§ Stored data

——

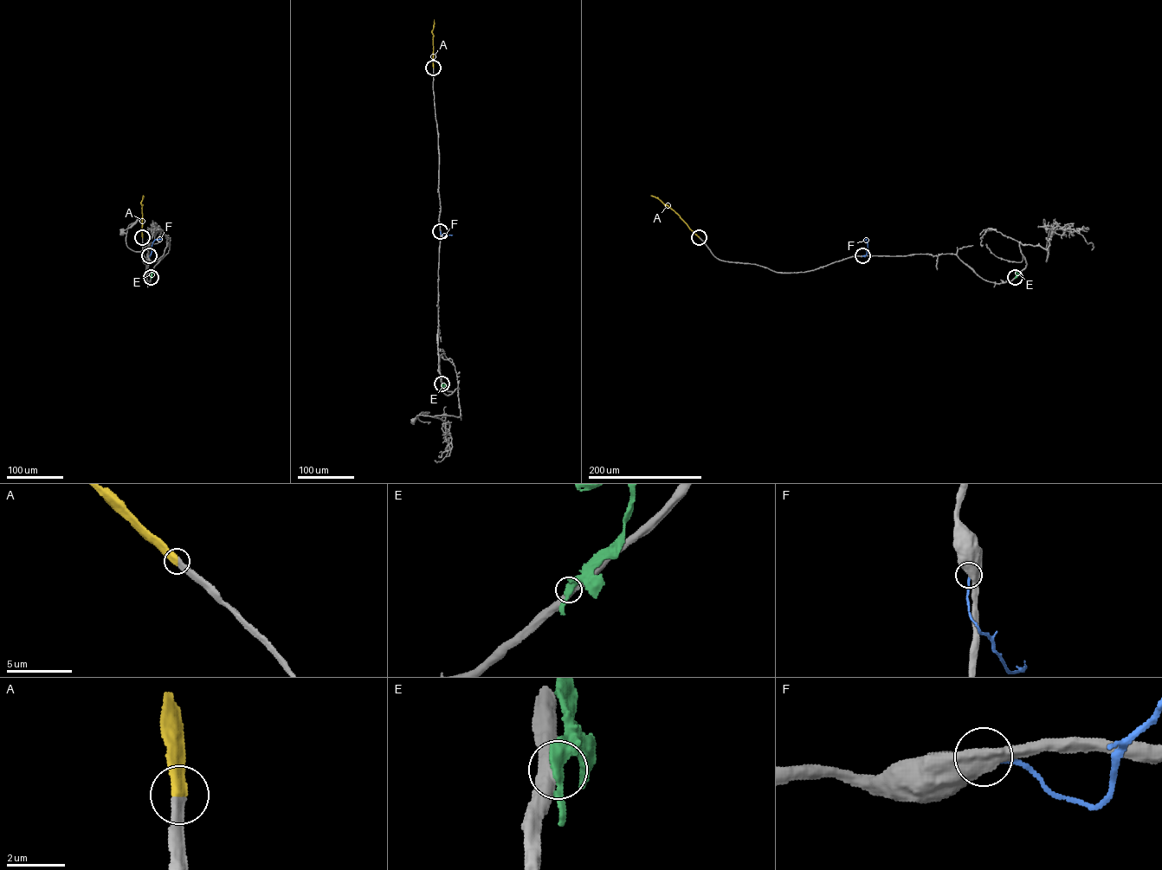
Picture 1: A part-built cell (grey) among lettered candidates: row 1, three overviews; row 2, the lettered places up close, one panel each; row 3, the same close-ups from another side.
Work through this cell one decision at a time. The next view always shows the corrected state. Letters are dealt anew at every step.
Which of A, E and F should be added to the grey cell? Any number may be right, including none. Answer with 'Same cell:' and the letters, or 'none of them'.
Same cell: A

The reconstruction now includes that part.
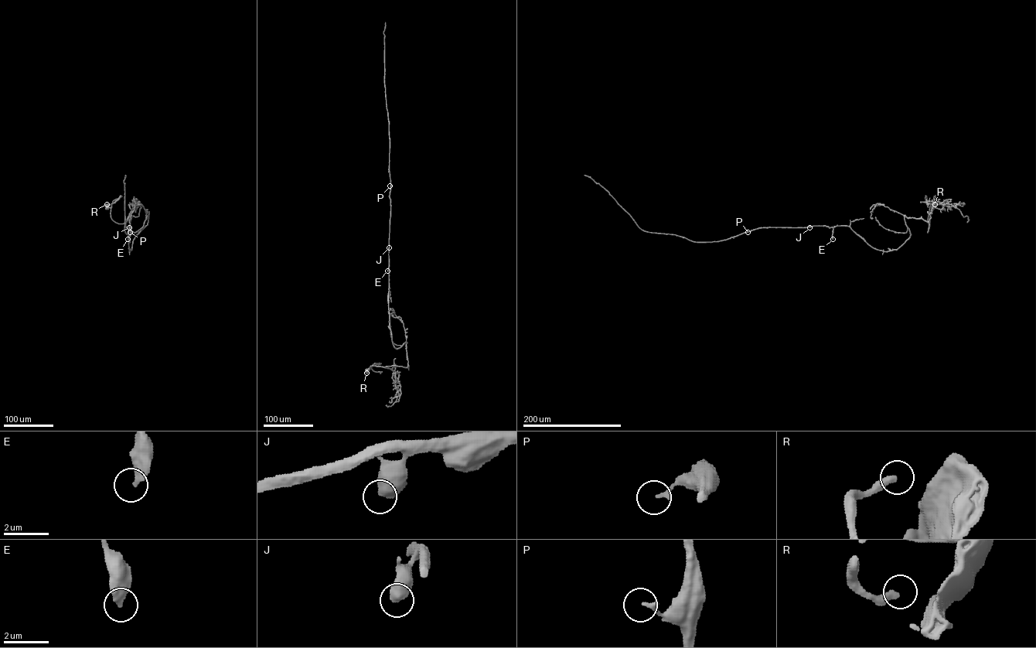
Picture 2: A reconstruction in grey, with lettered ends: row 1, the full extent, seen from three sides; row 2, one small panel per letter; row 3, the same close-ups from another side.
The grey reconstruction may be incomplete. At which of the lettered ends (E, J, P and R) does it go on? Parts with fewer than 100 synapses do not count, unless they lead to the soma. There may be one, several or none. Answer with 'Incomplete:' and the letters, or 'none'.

——

§ WORK TO BE COMPLETED
Check each line of the records above for the word "Picture", then give the number of lines that have it, with no other words.

§ EXERCISE RESULT
2